State law says that Cawthorne has the burden of “showing from a prominent piece of evidence” that he is qualified to run.

Ball reported that “more than 245,000 Patriots from western North Carolina chose Congressman Cawthorne for his service in Washington”—a reference to his November 2020 victory in the current 11th District.

Cawthorne, 26, became the youngest member of Congress since his November 2020 election in the Far Western District and a social media favorite of Trump supporters. He plans to run in a new congressional district that appears to be friendly to Republicans. He formally filed candidacy papers with the State Board of Elections last month, just before the filing, while redistribution lawsuits were pending.

The challenge asks the board to form a five-member panel from the county within the proposed 13th district to hear the challenge. The decision of the panel can be appealed to the state board and later to the court.

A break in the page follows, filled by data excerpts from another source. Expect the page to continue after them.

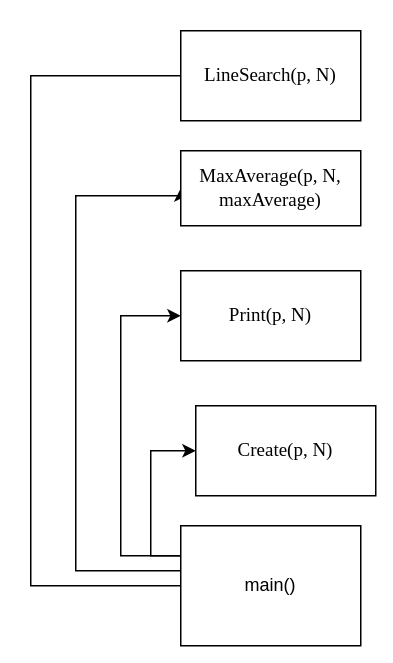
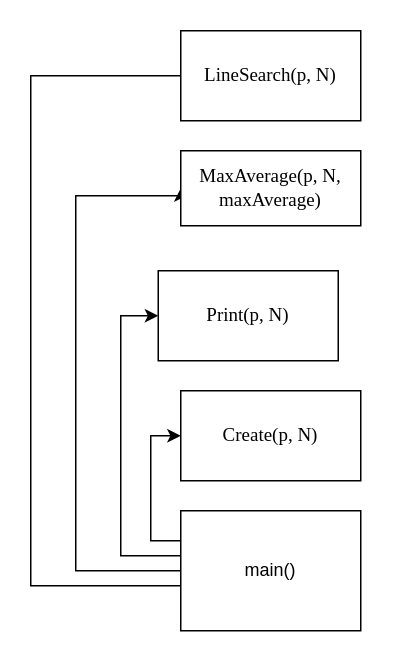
  <mxCell id="0" />
  <mxCell id="1" parent="0" />
  <mxCell id="2" style="edgeStyle=orthogonalEdgeStyle;rounded=0;orthogonalLoop=1;jettySize=auto;html=1;entryX=0;entryY=0.5;entryDx=0;entryDy=0;endArrow=classic;endFill=1;exitX=0;exitY=0.25;exitDx=0;exitDy=0;" edge="1" parent="1" source="6" target="7"><mxGeometry relative="1" as="geometry" /></mxCell>
  <mxCell id="3" style="edgeStyle=orthogonalEdgeStyle;rounded=0;orthogonalLoop=1;jettySize=auto;html=1;entryX=0;entryY=0.5;entryDx=0;entryDy=0;endArrow=classic;endFill=1;exitX=0;exitY=0.5;exitDx=0;exitDy=0;" edge="1" parent="1" source="6" target="8"><mxGeometry relative="1" as="geometry"><Array as="points"><mxPoint x="80" y="370" /><mxPoint x="80" y="210" /></Array></mxGeometry></mxCell>
  <mxCell id="4" style="edgeStyle=orthogonalEdgeStyle;rounded=0;orthogonalLoop=1;jettySize=auto;html=1;entryX=0;entryY=0.5;entryDx=0;entryDy=0;endArrow=classic;endFill=1;exitX=0;exitY=0.75;exitDx=0;exitDy=0;" edge="1" parent="1" source="6" target="9"><mxGeometry relative="1" as="geometry"><Array as="points"><mxPoint x="120" y="380" /><mxPoint x="50" y="380" /><mxPoint x="50" y="130" /></Array></mxGeometry></mxCell>
  <mxCell id="5" style="edgeStyle=orthogonalEdgeStyle;rounded=0;orthogonalLoop=1;jettySize=auto;html=1;endArrow=none;endFill=1;entryX=0;entryY=0.5;entryDx=0;entryDy=0;exitX=0;exitY=0.75;exitDx=0;exitDy=0;" edge="1" parent="1" source="6" target="10"><mxGeometry relative="1" as="geometry"><mxPoint x="30" y="80" as="targetPoint" /><Array as="points"><mxPoint x="120" y="390" /><mxPoint x="20" y="390" /><mxPoint x="20" y="50" /></Array></mxGeometry></mxCell>
- <mxCell id="6" value="main()" style="rounded=0;whiteSpace=wrap;html=1;" vertex="1" parent="1"><mxGeometry x="120" y="350" width="120" height="80" as="geometry" /></mxCell>
- <mxCell id="7" value="&lt;font face=&quot;Cascadia Mono&quot;&gt;&lt;span style=&quot;font-size: 12.667px;&quot;&gt;Create(p, N)&lt;/span&gt;&lt;/font&gt;" style="rounded=0;whiteSpace=wrap;html=1;" vertex="1" parent="1"><mxGeometry x="130" y="270" width="120" height="60" as="geometry" /></mxCell>
- <mxCell id="8" value="&lt;font face=&quot;Cascadia Mono&quot;&gt;&lt;span style=&quot;font-size: 12.667px;&quot;&gt;Print(p, N)&lt;/span&gt;&lt;/font&gt;" style="rounded=0;whiteSpace=wrap;html=1;" vertex="1" parent="1"><mxGeometry x="120" y="180" width="120" height="60" as="geometry" /></mxCell>
+ <mxCell id="6" value="main()" style="rounded=0;whiteSpace=wrap;html=1;" vertex="1" parent="1"><mxGeometry x="120" y="340" width="120" height="80" as="geometry" /></mxCell>
+ <mxCell id="7" value="&lt;font face=&quot;Cascadia Mono&quot;&gt;&lt;span style=&quot;font-size: 12.667px;&quot;&gt;Create(p, N)&lt;/span&gt;&lt;/font&gt;" style="rounded=0;whiteSpace=wrap;html=1;" vertex="1" parent="1"><mxGeometry x="120" y="260" width="120" height="60" as="geometry" /></mxCell>
+ <mxCell id="8" value="&lt;font face=&quot;Cascadia Mono&quot;&gt;&lt;span style=&quot;font-size: 12.667px;&quot;&gt;Print(p, N)&lt;/span&gt;&lt;/font&gt;" style="rounded=0;whiteSpace=wrap;html=1;" vertex="1" parent="1"><mxGeometry x="105" y="180" width="120" height="60" as="geometry" /></mxCell>
  <mxCell id="9" value="&lt;font face=&quot;Cascadia Mono&quot;&gt;&lt;span style=&quot;font-size: 12.667px;&quot;&gt;MaxAverage(p, N, maxAverage)&lt;/span&gt;&lt;/font&gt;" style="rounded=0;whiteSpace=wrap;html=1;" vertex="1" parent="1"><mxGeometry x="120" y="100" width="120" height="50" as="geometry" /></mxCell>
  <mxCell id="10" value="&lt;font face=&quot;Cascadia Mono&quot;&gt;&lt;span style=&quot;font-size: 12.667px;&quot;&gt;LineSearch(p, N)&lt;/span&gt;&lt;/font&gt;" style="rounded=0;whiteSpace=wrap;html=1;" vertex="1" parent="1"><mxGeometry x="120" y="20" width="120" height="60" as="geometry" /></mxCell>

The 11 voters, identified in additional paperwork filed with the board, are from four counties within the new 13th district, which stretches from the state foothills east to parts of Charlotte.

Cawthorne voted against certifying Biden’s presidential victory, though he later signed a letter with other GOP members of Congress congratulating Biden. Cawthorne has said that it is his constitutional duty to vote against him. He condemned the Capitol violence, but compared it to protests against police brutality in the summer of 2020. Still, last summer Cawthorne warned North Carolinians of a potential “bloodbath” in future elections, claiming “the piracy could continue,” and questioning whether Biden was “dutifully elected.”

The challengers also asked the board to let them question Cawthorne under oath, before the regional panel convenes, and to call him and others to obtain the documents.

“It’s easy to deny something on Twitter or in supporters’ speeches,” Fein said. “But we look forward to interrogating him under oath.”

The Associated Press contributed to this report.

Hawthorn in the aftermath of the riot
Representative Madison Cawthorne (R-NC) (C) wears a protective mask as she visits the US Capitol on January 12, 2021 in Washington, DC. Cawthorne, who spoke at the “Save America Rally” on January 6, said his re-election campaign could be interrupted because of a Civil War-era amendment.